Economia

Incentivo brasileiro para compra de energia eólica e solar é frágil

Estudo propõe melhor organização na contratação de energia limpa e sugere que empresas produzam a própria fonte

diario da manha

 

O Brasil tem necessidade de mais planejamento e regularidade nas contratações de energia eólica e solar, além de leilões anuais específicos para os dois modos de geração de energia, mostra estudo divulgado pela organização não governamental WWF-Brasil.

Segundo a pesquisa, o País tem oscilado entre períodos de pouca e muita contratação de projetos eólicos, o que causa impacto negativo em toda a cadeia produtiva do setor. Mudanças e descontinuidade de políticas e medidas de incentivo acabam por afugentar investidores. “É necessária uma consolidação da política de desoneração tributária em toda a cadeia produtiva e garantir a estabilidade regulatória”, recomenda o estudo.

O documento sugere, ainda, que o fomento à energia solar no Brasil poderia ser feito com uma política de incentivos fiscais e tributários e linhas de financiamento para aquisição de sistemas fotovoltaicos para pessoas físicas e empresas que tenham  interesse em usar a tecnologia para produzir sua própria energia e reduzir custos com a conta de luz.

FOTOVOLTAICO

“Hoje em dia, o investimento que você faz no sistema fotovoltaico, que dura 25 a 30 anos, vai ter um retorno, talvez, em menos de dez anos, se você usar o dinheiro da conta de luz para pagar o sistema”, destaca o coordenador de Mudanças Climáticas e Energia do WWF-Brasil, André Costa Nahur.

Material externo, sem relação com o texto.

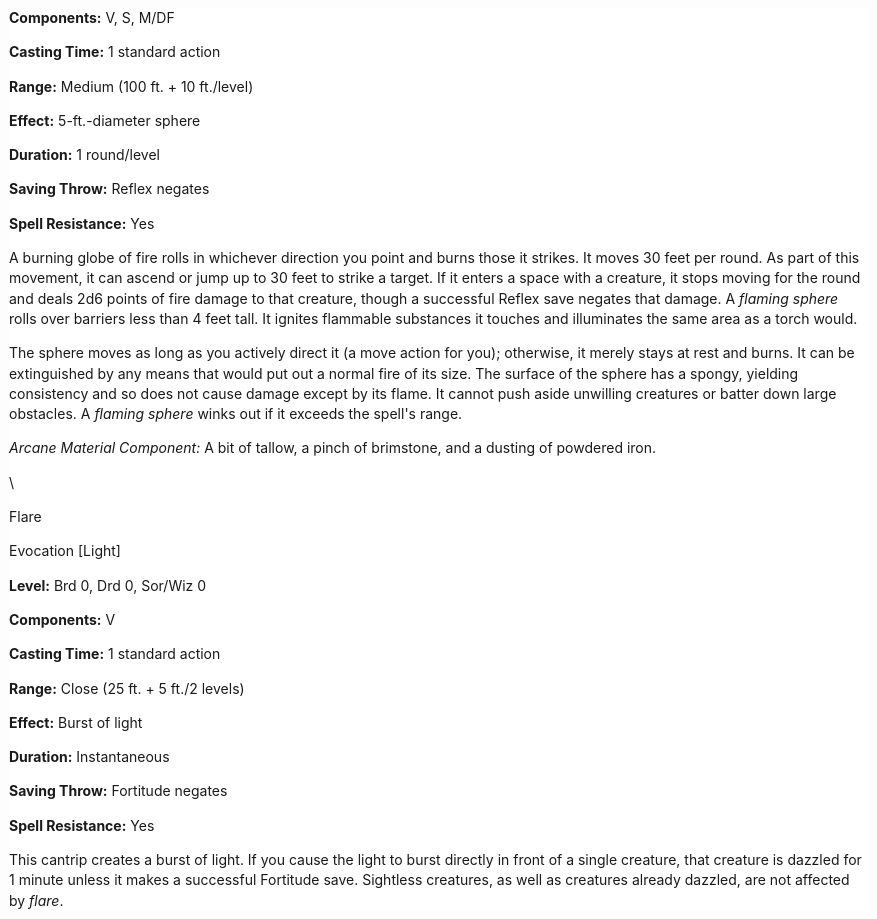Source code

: **Components:** V, S, M/DF

**Casting Time:** 1 standard action

**Range:** Medium (100 ft. + 10 ft./level)

**Effect:** 5-ft.-diameter sphere

**Duration:** 1 round/level

**Saving Throw:** Reflex negates

**Spell Resistance:** Yes

A burning globe of fire rolls in whichever direction you point and burns
those it strikes. It moves 30 feet per round. As part of this movement,
it can ascend or jump up to 30 feet to strike a target. If it enters a
space with a creature, it stops moving for the round and deals 2d6
points of fire damage to that creature, though a successful Reflex save
negates that damage. A *flaming sphere* rolls over barriers less than 4
feet tall. It ignites flammable substances it touches and illuminates
the same area as a torch would.

The sphere moves as long as you actively direct it (a move action for
you); otherwise, it merely stays at rest and burns. It can be
extinguished by any means that would put out a normal fire of its size.
The surface of the sphere has a spongy, yielding consistency and so does
not cause damage except by its flame. It cannot push aside unwilling
creatures or batter down large obstacles. A *flaming sphere* winks out
if it exceeds the spell's range.

*Arcane Material Component:* A bit of tallow, a pinch of brimstone, and
a dusting of powdered iron.

\

Flare

Evocation \[Light\]

**Level:** Brd 0, Drd 0, Sor/Wiz 0

**Components:** V

**Casting Time:** 1 standard action

**Range:** Close (25 ft. + 5 ft./2 levels)

**Effect:** Burst of light

**Duration:** Instantaneous

**Saving Throw:** Fortitude negates

**Spell Resistance:** Yes

This cantrip creates a burst of light. If you cause the light to burst
directly in front of a single creature, that creature is dazzled for 1
minute unless it makes a successful Fortitude save. Sightless creatures,
as well as creatures already dazzled, are not affected by *flare*.
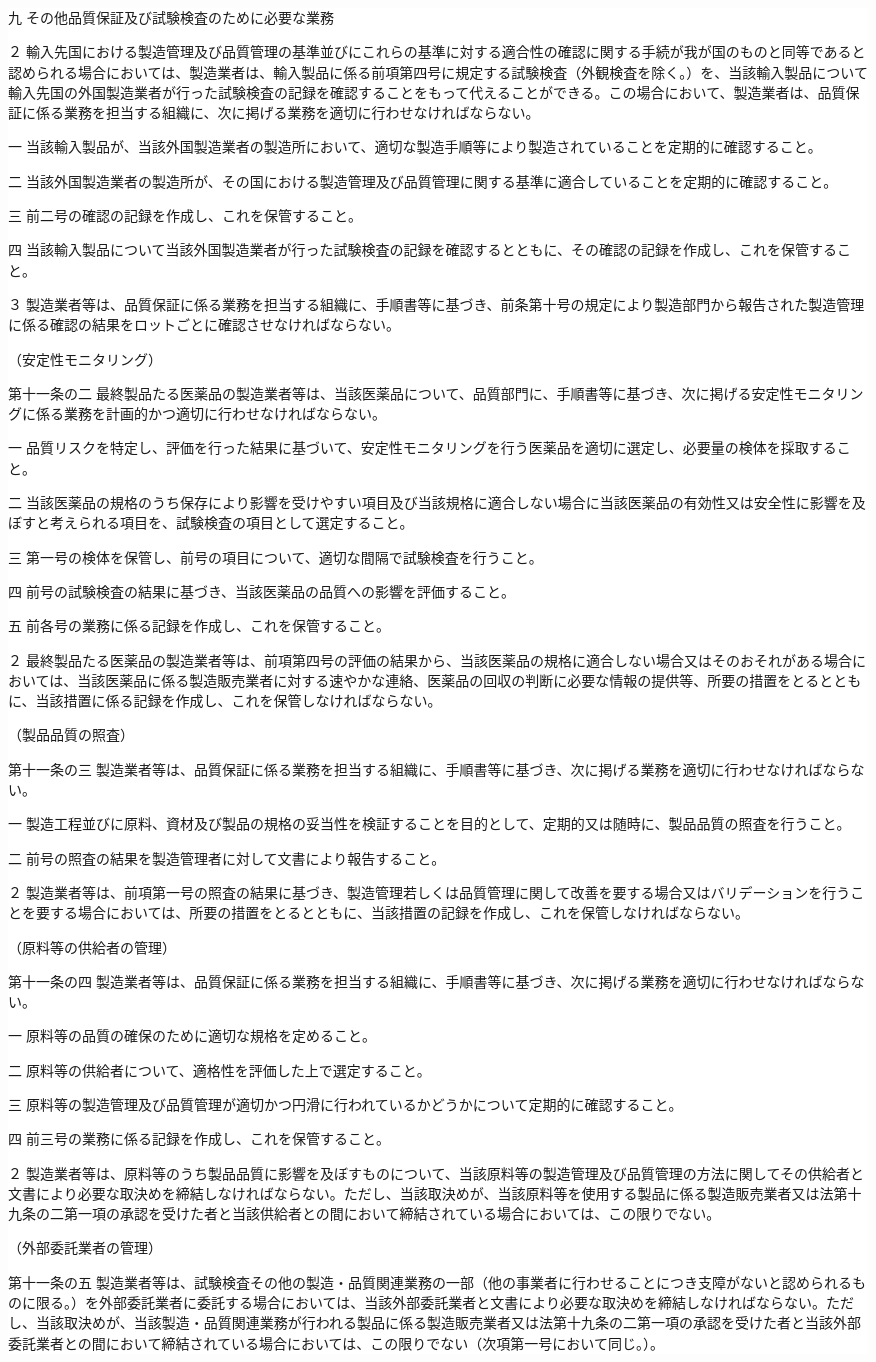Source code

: 九 その他品質保証及び試験検査のために必要な業務

２ 輸入先国における製造管理及び品質管理の基準並びにこれらの基準に対する適合性の確認に関する手続が我が国のものと同等であると認められる場合においては、製造業者は、輸入製品に係る前項第四号に規定する試験検査（外観検査を除く。）を、当該輸入製品について輸入先国の外国製造業者が行った試験検査の記録を確認することをもって代えることができる。この場合において、製造業者は、品質保証に係る業務を担当する組織に、次に掲げる業務を適切に行わせなければならない。

一 当該輸入製品が、当該外国製造業者の製造所において、適切な製造手順等により製造されていることを定期的に確認すること。

二 当該外国製造業者の製造所が、その国における製造管理及び品質管理に関する基準に適合していることを定期的に確認すること。

三 前二号の確認の記録を作成し、これを保管すること。

四 当該輸入製品について当該外国製造業者が行った試験検査の記録を確認するとともに、その確認の記録を作成し、これを保管すること。

３ 製造業者等は、品質保証に係る業務を担当する組織に、手順書等に基づき、前条第十号の規定により製造部門から報告された製造管理に係る確認の結果をロットごとに確認させなければならない。

（安定性モニタリング）

第十一条の二 最終製品たる医薬品の製造業者等は、当該医薬品について、品質部門に、手順書等に基づき、次に掲げる安定性モニタリングに係る業務を計画的かつ適切に行わせなければならない。

一 品質リスクを特定し、評価を行った結果に基づいて、安定性モニタリングを行う医薬品を適切に選定し、必要量の検体を採取すること。

二 当該医薬品の規格のうち保存により影響を受けやすい項目及び当該規格に適合しない場合に当該医薬品の有効性又は安全性に影響を及ぼすと考えられる項目を、試験検査の項目として選定すること。

三 第一号の検体を保管し、前号の項目について、適切な間隔で試験検査を行うこと。

四 前号の試験検査の結果に基づき、当該医薬品の品質への影響を評価すること。

五 前各号の業務に係る記録を作成し、これを保管すること。

２ 最終製品たる医薬品の製造業者等は、前項第四号の評価の結果から、当該医薬品の規格に適合しない場合又はそのおそれがある場合においては、当該医薬品に係る製造販売業者に対する速やかな連絡、医薬品の回収の判断に必要な情報の提供等、所要の措置をとるとともに、当該措置に係る記録を作成し、これを保管しなければならない。

（製品品質の照査）

第十一条の三 製造業者等は、品質保証に係る業務を担当する組織に、手順書等に基づき、次に掲げる業務を適切に行わせなければならない。

一 製造工程並びに原料、資材及び製品の規格の妥当性を検証することを目的として、定期的又は随時に、製品品質の照査を行うこと。

二 前号の照査の結果を製造管理者に対して文書により報告すること。

２ 製造業者等は、前項第一号の照査の結果に基づき、製造管理若しくは品質管理に関して改善を要する場合又はバリデーションを行うことを要する場合においては、所要の措置をとるとともに、当該措置の記録を作成し、これを保管しなければならない。

（原料等の供給者の管理）

第十一条の四 製造業者等は、品質保証に係る業務を担当する組織に、手順書等に基づき、次に掲げる業務を適切に行わせなければならない。

一 原料等の品質の確保のために適切な規格を定めること。

二 原料等の供給者について、適格性を評価した上で選定すること。

三 原料等の製造管理及び品質管理が適切かつ円滑に行われているかどうかについて定期的に確認すること。

四 前三号の業務に係る記録を作成し、これを保管すること。

２ 製造業者等は、原料等のうち製品品質に影響を及ぼすものについて、当該原料等の製造管理及び品質管理の方法に関してその供給者と文書により必要な取決めを締結しなければならない。ただし、当該取決めが、当該原料等を使用する製品に係る製造販売業者又は法第十九条の二第一項の承認を受けた者と当該供給者との間において締結されている場合においては、この限りでない。

（外部委託業者の管理）

第十一条の五 製造業者等は、試験検査その他の製造・品質関連業務の一部（他の事業者に行わせることにつき支障がないと認められるものに限る。）を外部委託業者に委託する場合においては、当該外部委託業者と文書により必要な取決めを締結しなければならない。ただし、当該取決めが、当該製造・品質関連業務が行われる製品に係る製造販売業者又は法第十九条の二第一項の承認を受けた者と当該外部委託業者との間において締結されている場合においては、この限りでない（次項第一号において同じ。）。

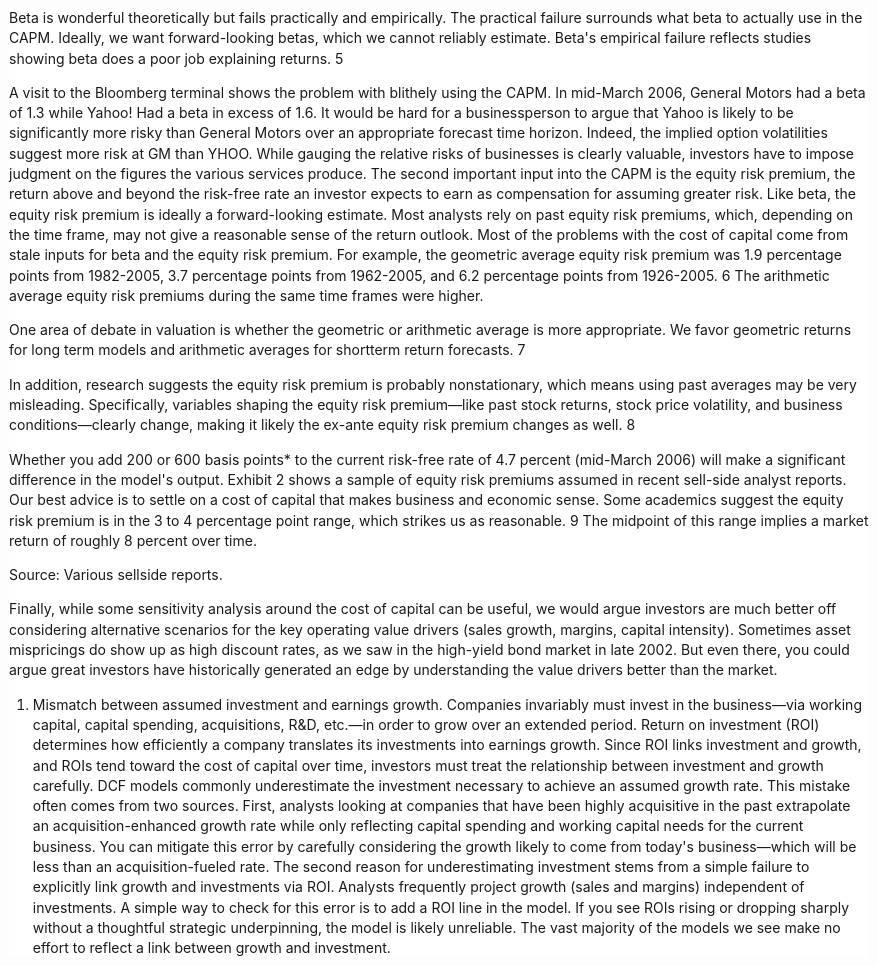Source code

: Beta is wonderful theoretically but fails practically and empirically. The practical failure surrounds what beta to actually use in the CAPM. Ideally,  we want forward-looking betas,  which we cannot reliably estimate. Beta's empirical failure reflects studies showing beta does a poor job explaining returns. 5

A visit to the Bloomberg terminal shows the problem with blithely using the CAPM. In mid-March 2006,  General Motors had a beta of 1.3 while Yahoo! Had a beta in excess of 1.6. It would be hard for a businessperson to argue that Yahoo is likely to be significantly more risky than General Motors over an appropriate forecast time horizon. Indeed,  the implied option volatilities suggest more risk at GM than YHOO. While gauging the relative risks of businesses is clearly valuable,  investors have to impose judgment on the figures the various services produce. The second important input into the CAPM is the equity risk premium,  the return above and beyond the risk-free rate an investor expects to earn as compensation for assuming greater risk. Like beta,  the equity risk premium is ideally a forward-looking estimate. Most analysts rely on past equity risk premiums,  which,  depending on the time frame,  may not give a reasonable sense of the return outlook. Most of the problems with the cost of capital come from stale inputs for beta and the equity risk premium. For example,  the geometric average equity risk premium was 1.9 percentage points from 1982-2005,  3.7 percentage points from 1962-2005,  and 6.2 percentage points from 1926-2005. 6 The arithmetic average equity risk premiums during the same time frames were higher.

One area of debate in valuation is whether the geometric or arithmetic average is more appropriate. We favor geometric returns for long term models and arithmetic averages for shortterm return forecasts. 7

In addition,  research suggests the equity risk premium is probably nonstationary,  which means using past averages may be very misleading. Specifically,  variables shaping the equity risk premium—like past stock returns,  stock price volatility,  and business conditions—clearly change,  making it likely the ex-ante equity risk premium changes as well. 8

Whether you add 200 or 600 basis points* to the current risk-free rate of 4.7 percent (mid-March 2006) will make a significant difference in the model's output. Exhibit 2 shows a sample of equity risk premiums assumed in recent sell-side analyst reports. Our best advice is to settle on a cost of capital that makes business and economic sense. Some academics suggest the equity risk premium is in the 3 to 4 percentage point range,  which strikes us as reasonable. 9 The midpoint of this range implies a market return of roughly 8 percent over time.

Source: Various sellside reports.

Finally,  while some sensitivity analysis around the cost of capital can be useful,  we would argue investors are much better off considering alternative scenarios for the key operating value drivers (sales growth,  margins,  capital intensity). Sometimes asset mispricings do show up as high discount rates,  as we saw in the high-yield bond market in late 2002. But even there,  you could argue great investors have historically generated an edge by understanding the value drivers better than the market.

1. Mismatch between assumed investment and earnings growth. Companies invariably must invest in the business—via working capital,  capital spending,  acquisitions,  R&D,  etc.—in order to grow over an extended period. Return on investment (ROI) determines how efficiently a company translates its investments into earnings growth. Since ROI links investment and growth,  and ROIs tend toward the cost of capital over time,  investors must treat the relationship between investment and growth carefully. DCF models commonly underestimate the investment necessary to achieve an assumed growth rate. This mistake often comes from two sources. First,  analysts looking at companies that have been highly acquisitive in the past extrapolate an acquisition-enhanced growth rate while only reflecting capital spending and working capital needs for the current business. You can mitigate this error by carefully considering the growth likely to come from today's business—which will be less than an acquisition-fueled rate. The second reason for underestimating investment stems from a simple failure to explicitly link growth and investments via ROI. Analysts frequently project growth (sales and margins) independent of investments. A simple way to check for this error is to add a ROI line in the model. If you see ROIs rising or dropping sharply without a thoughtful strategic underpinning,  the model is likely unreliable. The vast majority of the models we see make no effort to reflect a link between growth and investment.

Segundo o estudo, embora as fontes eólica e solar estejam em estágios diferentes de desenvolvimento, ambas foram beneficiadas inicialmente com leilões exclusivos. “Atrelado a isso, uma política de nacionalização para o desenvolvimento tecnológico incentivaria a geração de empregos e reduziria custos”, informa a publicação.

Acordo Brasil-EUA pode permitir expansão de energias limpas, diz  WWF

A organização não governamental (ONG) WWF informou que o compromisso assumido pelo governo brasileiro, no acordo bilateral com os Estados Unidos, de aumentar para 20% a geração de energia elétrica por fontes renováveis, que não hidroelétricas, pode permitir a expansão de geração solar, eólica e de biomassa no País.

O anúncio é importante, porque cria uma possibilidade de exploração do imenso potencial brasileiro, de acordo com comunicado da ONG. A entidade considera que, apesar do pequeno avanço, o Brasil ainda poderia chegar a 33% da sua matriz elétrica com outras fontes renováveis, criando grande potencial econômico, social e ambiental para o País.

No entanto, de acordo com o coordenador do Programa Mudanças Climáticas e Energia da WWF-Brasil, André Nahur, é insuficiente o estabelecimento da meta para que a matriz energética do país seja composta entre 28% e 33% de fontes alternativas renováveis. “O anúncio não cria um cenário muito diferente do atual. Para o Brasil, é pouco, pois basicamente mantém o que temos hoje, de 28,6%”, disse ele.

André Nahur criticou a promessa do governo brasileiro, de acabar com o desmatamento ilegal até 2030. “Acabar com desmatamento ilegal é uma obrigação, e precisamos fazer isso o mais cedo possível com instrumentos efetivos de regularização fundiária e alternativas econômicas florestais”, ressaltou.